Erfurt. Erfurter Sommerkomödie spielt „Diener zweier Herren“ in Carlo Goldonis Gewand, aber mit neuem Text. Das ist ein großes Vergnügen.

Neun Figuren spielen Komödie, voreinander zum Zweck der Verstrickung sowie uns zum Vergnügen. Nur eine Rolle aber spielt noch eine ganze Rolle, eine Hosenrolle: in der Beatrice, Frau in Nöten, den toten Bruder wieder auferstehen lässt, als Karikatur. Ein Mann mit dicken Klöten. Ein arroganter Drecksack.

„Federico Rasponi aus Turin“, so stellt sie sich vor. „Is’ klar“, antwortet Dottore Lombardi, der das gar nicht glauben und auch überhaupt nicht gebrauchen kann gerade, „und ich bin Carlo Goldoni aus Venedig“.

Sie ist Rasponi, aber eben eine, nicht einer. Er ist nicht der, aber doch irgendwie ein Goldoni, so wie alle hier. So, wie der mit dem Erfolgsstück „Der Diener zweier Herren“ (1743) oft als Paradebeispiel für die Commedia dell‘arte gilt, obwohl er sie damit hinter sich ließ, darf dieser Abend als Goldoni in Reinform (und übrigens auch in Reimform) gelten, obwohl er den alten Text entsorgte.

Wir sehen in der Sommerkomödie Erfurt ein Stück neu auferstehen und dem alten zum Verwechseln ähneln, indem es sich dessen Gewand überstreift. Wir sehen: eine Maskerade.

Aber eine ohne Masken. Die riss ja schon Goldoni den Stegreiffiguren der Commedia dell‘arte vom Kopf. Fabian Hagedorn und Tim Röder, die Regisseure, setzen sie nur Lukas Bergmann und Eric Seehof, den Musikern („Crepes Sucette“) auf, die an der Seite spielen – und nörgeln. Sonst ersetzt oft die Grimasse die Maske.

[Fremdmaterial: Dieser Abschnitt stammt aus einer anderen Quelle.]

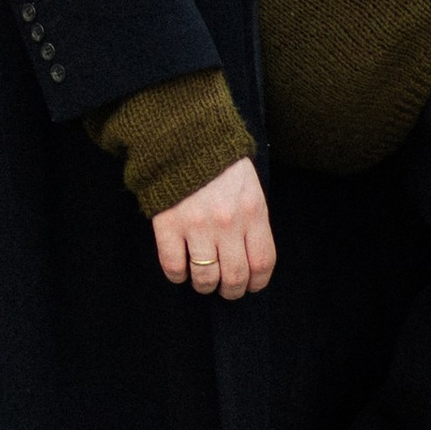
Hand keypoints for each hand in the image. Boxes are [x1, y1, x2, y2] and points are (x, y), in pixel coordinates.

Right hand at [152, 156, 273, 300]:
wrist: (183, 138)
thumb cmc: (220, 164)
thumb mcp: (250, 188)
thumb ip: (253, 220)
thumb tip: (251, 256)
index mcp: (253, 212)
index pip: (262, 262)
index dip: (257, 282)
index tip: (251, 286)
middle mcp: (227, 223)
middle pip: (235, 276)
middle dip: (232, 291)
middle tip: (226, 290)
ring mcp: (196, 226)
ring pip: (205, 277)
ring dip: (205, 287)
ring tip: (203, 282)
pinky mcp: (168, 225)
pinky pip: (173, 266)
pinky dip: (178, 276)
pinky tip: (181, 271)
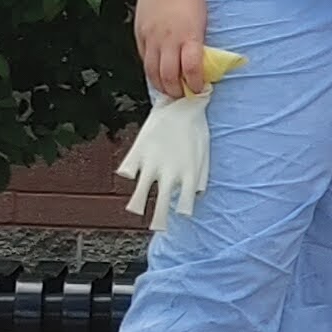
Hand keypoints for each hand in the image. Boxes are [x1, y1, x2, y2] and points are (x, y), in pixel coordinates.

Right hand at [116, 90, 218, 226]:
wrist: (184, 103)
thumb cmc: (196, 128)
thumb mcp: (204, 153)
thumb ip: (202, 176)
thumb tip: (197, 193)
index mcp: (189, 175)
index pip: (184, 204)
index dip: (181, 210)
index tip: (179, 213)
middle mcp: (170, 174)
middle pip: (162, 206)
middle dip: (158, 220)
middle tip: (157, 228)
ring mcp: (153, 165)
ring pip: (141, 193)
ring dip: (137, 204)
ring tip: (134, 210)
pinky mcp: (139, 153)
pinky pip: (128, 169)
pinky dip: (126, 173)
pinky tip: (127, 174)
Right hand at [135, 0, 211, 97]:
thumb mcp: (201, 20)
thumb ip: (197, 42)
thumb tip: (198, 65)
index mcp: (189, 35)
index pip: (191, 69)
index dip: (195, 84)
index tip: (200, 89)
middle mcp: (169, 40)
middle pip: (169, 76)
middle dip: (176, 91)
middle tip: (183, 96)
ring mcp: (152, 37)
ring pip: (152, 72)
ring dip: (161, 86)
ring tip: (168, 92)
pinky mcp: (140, 33)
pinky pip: (144, 58)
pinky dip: (150, 71)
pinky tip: (156, 75)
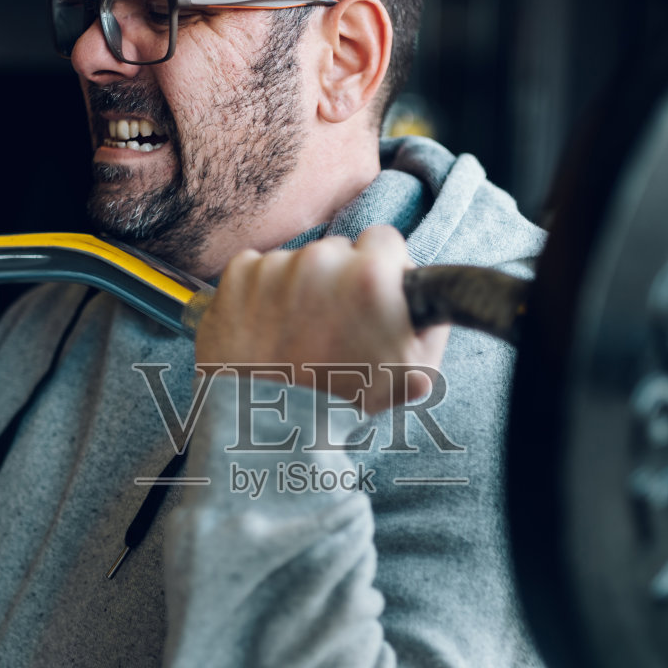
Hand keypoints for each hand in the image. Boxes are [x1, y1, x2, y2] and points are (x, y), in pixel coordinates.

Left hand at [195, 225, 450, 413]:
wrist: (268, 428)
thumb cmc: (344, 404)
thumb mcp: (414, 373)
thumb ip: (430, 321)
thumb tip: (421, 289)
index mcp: (370, 276)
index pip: (384, 239)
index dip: (381, 269)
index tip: (371, 295)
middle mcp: (321, 260)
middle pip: (338, 251)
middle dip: (338, 281)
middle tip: (332, 327)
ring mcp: (274, 266)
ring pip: (295, 262)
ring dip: (298, 289)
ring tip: (294, 336)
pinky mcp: (237, 276)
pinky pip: (256, 269)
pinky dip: (260, 294)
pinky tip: (266, 331)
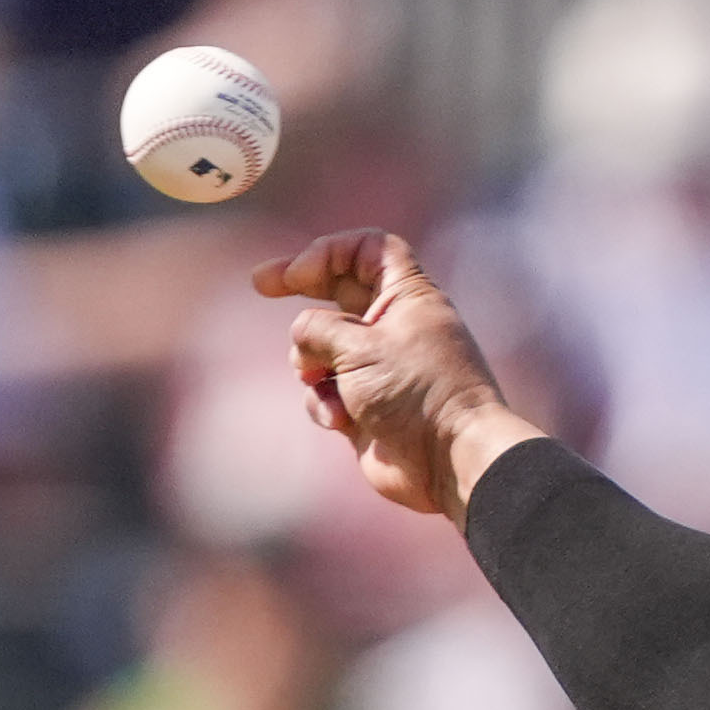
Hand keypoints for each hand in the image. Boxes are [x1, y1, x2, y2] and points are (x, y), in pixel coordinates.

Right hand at [249, 229, 549, 518]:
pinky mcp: (364, 406)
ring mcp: (377, 367)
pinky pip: (325, 393)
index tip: (299, 275)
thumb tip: (302, 338)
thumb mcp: (360, 345)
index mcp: (406, 297)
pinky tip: (341, 420)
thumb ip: (317, 328)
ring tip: (321, 379)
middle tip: (259, 283)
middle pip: (337, 290)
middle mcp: (393, 326)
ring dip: (310, 363)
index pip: (368, 249)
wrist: (450, 460)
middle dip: (298, 285)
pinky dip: (325, 404)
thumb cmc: (416, 392)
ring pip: (320, 347)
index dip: (329, 251)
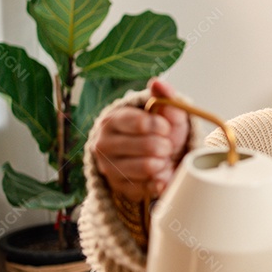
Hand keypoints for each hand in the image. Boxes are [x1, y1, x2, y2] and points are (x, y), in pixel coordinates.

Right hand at [91, 78, 189, 201]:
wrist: (156, 157)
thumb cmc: (159, 130)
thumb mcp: (165, 112)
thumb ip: (164, 97)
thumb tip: (158, 83)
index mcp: (112, 121)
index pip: (138, 123)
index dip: (159, 125)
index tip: (166, 128)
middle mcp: (104, 145)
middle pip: (147, 147)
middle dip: (165, 146)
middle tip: (167, 145)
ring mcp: (109, 168)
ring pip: (148, 168)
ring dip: (163, 163)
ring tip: (163, 158)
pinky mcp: (119, 188)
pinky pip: (148, 188)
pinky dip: (160, 181)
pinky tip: (160, 174)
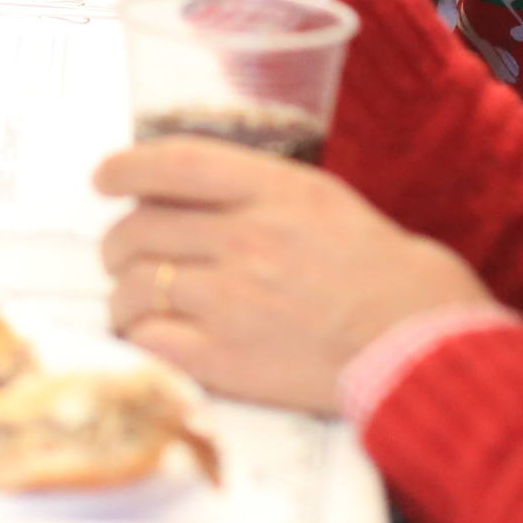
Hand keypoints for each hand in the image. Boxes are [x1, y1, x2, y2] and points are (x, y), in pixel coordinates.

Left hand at [96, 137, 496, 414]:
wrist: (416, 343)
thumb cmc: (376, 269)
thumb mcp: (320, 198)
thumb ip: (252, 188)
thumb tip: (178, 189)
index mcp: (272, 190)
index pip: (173, 163)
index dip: (126, 167)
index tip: (105, 176)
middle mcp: (244, 239)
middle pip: (139, 228)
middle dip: (119, 242)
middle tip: (123, 254)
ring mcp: (229, 301)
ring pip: (132, 285)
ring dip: (124, 292)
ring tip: (136, 302)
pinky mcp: (222, 359)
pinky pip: (145, 337)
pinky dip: (138, 336)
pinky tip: (153, 337)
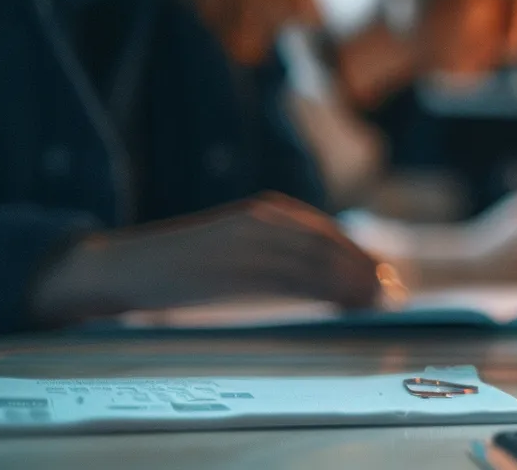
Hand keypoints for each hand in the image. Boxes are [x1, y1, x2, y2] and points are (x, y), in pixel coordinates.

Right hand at [29, 193, 383, 324]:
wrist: (124, 266)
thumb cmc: (185, 266)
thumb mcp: (239, 249)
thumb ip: (279, 257)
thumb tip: (330, 282)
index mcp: (266, 211)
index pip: (328, 234)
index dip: (361, 257)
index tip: (388, 282)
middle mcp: (263, 218)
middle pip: (330, 244)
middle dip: (365, 271)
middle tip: (392, 297)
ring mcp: (248, 240)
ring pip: (316, 260)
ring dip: (353, 282)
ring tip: (378, 304)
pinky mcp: (234, 265)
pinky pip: (290, 277)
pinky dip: (323, 290)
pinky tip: (343, 305)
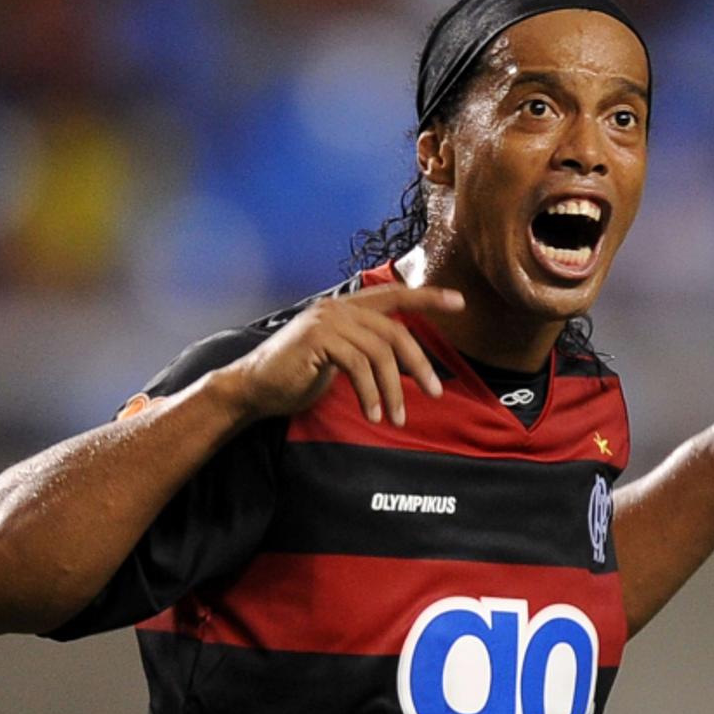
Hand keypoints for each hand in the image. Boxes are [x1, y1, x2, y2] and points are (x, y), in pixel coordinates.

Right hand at [234, 284, 464, 426]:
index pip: (394, 295)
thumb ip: (365, 350)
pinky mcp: (317, 339)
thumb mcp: (338, 358)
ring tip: (397, 417)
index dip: (428, 297)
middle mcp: (338, 308)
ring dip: (394, 389)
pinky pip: (358, 365)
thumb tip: (402, 363)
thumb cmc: (296, 377)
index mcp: (346, 307)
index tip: (459, 302)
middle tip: (435, 392)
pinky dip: (371, 393)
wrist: (254, 388)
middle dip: (419, 364)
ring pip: (379, 352)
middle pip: (395, 331)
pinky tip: (373, 413)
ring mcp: (326, 321)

Knittelverse als Stilmittel: Reim dich, oder ich fress dich

Das beginnt mit einem Knautschgesicht Felix Voigts, der als Wirt Tebaldo in der Barfüßerruine die Taverne „A Piedi Nudi“ (Bar-Füßig) betreibt. Ihre Terrasse ist die Szene, über und hinter der mehrgeschossig die venezianische Fassadenbühne von Ausstatterin Coco Ruch hinauf ragt.

Verschlafen trottet Tebaldo heran, er reckt und streckt sich, dann geht’s munter los und hört fast zwei Stunden lang nicht mehr auf. Sodass wir am Ende, mit Truffaldino, dem Diener zweier Herren („doppelte Fron, doppelter Lohn“) werden sagen können: „Das lief ja wie geschmiert!“

Tempo- und pointenreich surren die Rädchen im Theatergetriebe, vollendet schauspielerisches Handwerk überhöhter Figurenzeichnung, endloser Statusspiele, vielfacher emotionaler Brüche liefert Schmiermittel.

Zum Motor wird eine „Reim dich, oder ich fress dich“-Maschine, von Regie und Ensemble gewiss herbei improvisiert; insofern ein Rückgriff zum Stegreif. Knittelverse durchsetzen und durchdringen den Abend. So etwa: „Ich brauch ein Zimmer, gut versteckt. – Ihr habt soeben eingecheckt. Numero due. Schlüssel steckt!“ Das ist das Stilmittel, im Einfältigen das Lustige aufzusuchen.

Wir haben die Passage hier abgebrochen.